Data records
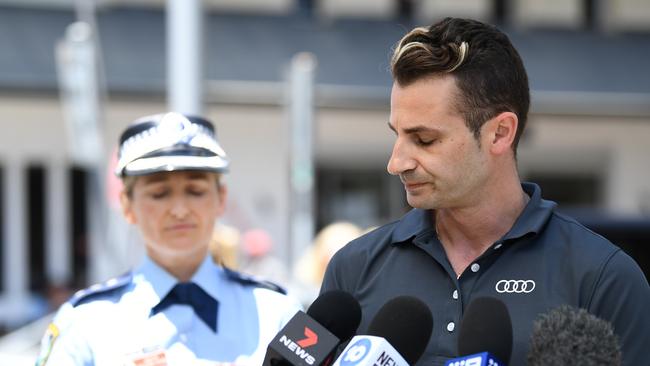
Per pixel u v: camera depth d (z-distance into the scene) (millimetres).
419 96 2848
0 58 14773
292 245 10617
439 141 2857
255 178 15758
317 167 16922
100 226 9148
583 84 16844
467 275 3010
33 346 7957
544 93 16375
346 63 16250
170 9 8656
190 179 4047
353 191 17094
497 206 3010
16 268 14805
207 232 4086
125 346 3889
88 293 4059
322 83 15602
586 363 2326
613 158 17781
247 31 16797
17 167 14852
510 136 2951
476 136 2885
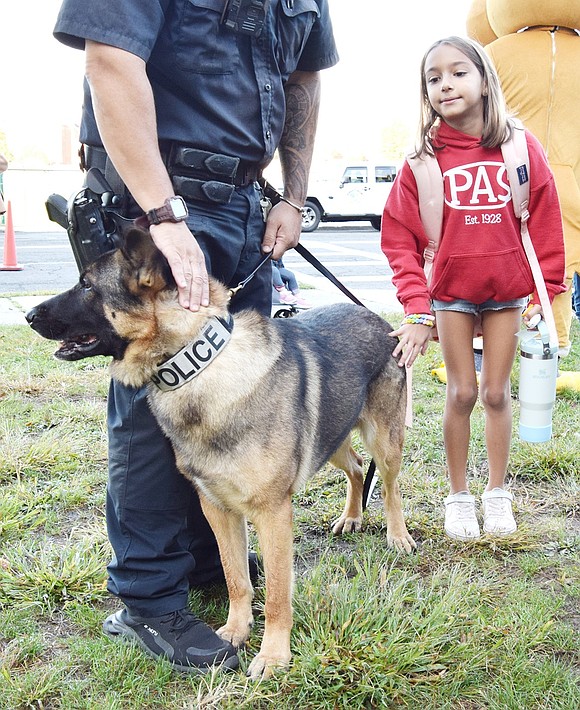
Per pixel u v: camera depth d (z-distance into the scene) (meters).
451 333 3.28
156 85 2.41
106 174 2.44
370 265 13.52
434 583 2.88
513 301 3.24
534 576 3.03
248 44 2.43
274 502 2.45
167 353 2.35
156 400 2.40
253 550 3.20
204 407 2.34
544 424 3.42
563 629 2.62
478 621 2.62
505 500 3.43
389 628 2.50
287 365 2.53
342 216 20.95
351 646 2.41
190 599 2.88
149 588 2.51
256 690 2.33
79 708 2.28
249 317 2.51
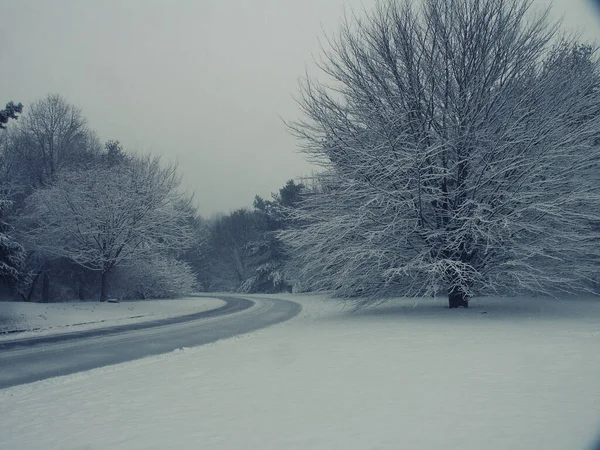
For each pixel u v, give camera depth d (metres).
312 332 14.36
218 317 23.72
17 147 39.97
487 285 16.19
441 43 18.00
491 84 17.56
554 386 6.40
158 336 16.48
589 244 16.28
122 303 31.81
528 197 16.11
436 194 16.98
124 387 7.97
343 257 17.80
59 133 40.69
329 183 19.36
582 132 16.45
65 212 31.52
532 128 16.67
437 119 18.00
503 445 4.43
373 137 18.41
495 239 15.59
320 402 6.21
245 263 72.25
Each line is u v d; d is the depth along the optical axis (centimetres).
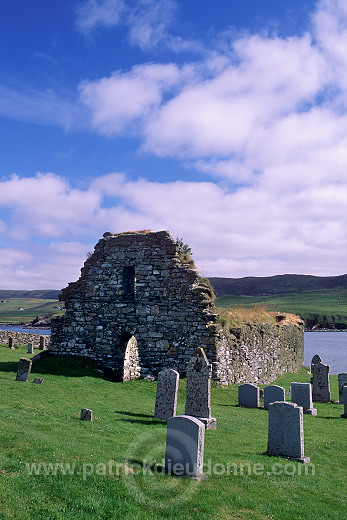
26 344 4044
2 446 922
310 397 1873
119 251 2641
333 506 829
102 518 681
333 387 2941
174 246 2517
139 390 2120
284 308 13950
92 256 2720
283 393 1866
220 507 760
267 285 19975
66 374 2312
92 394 1869
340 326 12431
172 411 1445
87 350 2592
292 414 1092
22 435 1009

■ Work order: A faithful copy of all the entries is required, pictures excluded.

■ Exercise response:
Per pixel u v: camera depth d (z-distance into the scene) (millimetres).
419 96 2848
0 58 14773
292 245 10617
439 141 2857
255 178 15758
317 167 16922
100 226 9148
583 84 16844
467 275 3010
33 346 7957
544 93 16375
346 63 16250
170 9 8656
190 179 4047
353 191 17094
497 206 3010
16 268 14805
207 232 4086
125 346 3889
88 293 4059
322 83 15602
586 363 2326
613 158 17781
247 31 16797
17 167 14852
510 136 2951
476 136 2885
Per pixel u v: camera depth d (z-distance into the scene) (meters).
451 333 3.28
156 85 2.41
106 174 2.44
370 265 13.52
434 583 2.88
513 301 3.24
534 576 3.03
248 44 2.43
274 502 2.45
167 353 2.35
156 400 2.40
253 550 3.20
204 407 2.34
544 424 3.42
563 629 2.62
478 621 2.62
505 500 3.43
389 628 2.50
287 365 2.53
342 216 20.95
351 646 2.41
190 599 2.88
149 588 2.51
256 690 2.33
79 708 2.28
249 317 2.51
For each pixel u v, give camera depth d (metres).
312 332 14.36
218 317 23.72
17 147 39.97
487 285 16.19
441 43 18.00
491 84 17.56
554 386 6.40
158 336 16.48
589 244 16.28
122 303 31.81
528 197 16.11
436 194 16.98
124 387 7.97
343 257 17.80
59 133 40.69
329 183 19.36
582 132 16.45
65 212 31.52
532 128 16.67
437 119 18.00
503 445 4.43
373 137 18.41
495 239 15.59
320 402 6.21
245 263 72.25
Each line is u v d; d is the depth along the optical axis (centimetres).
26 344 4044
2 446 922
310 397 1873
119 251 2641
333 506 829
102 518 681
333 387 2941
174 246 2517
139 390 2120
284 308 13950
92 256 2720
283 393 1866
220 507 760
267 285 19975
66 374 2312
92 394 1869
340 326 12431
172 411 1445
87 350 2592
292 414 1092
22 435 1009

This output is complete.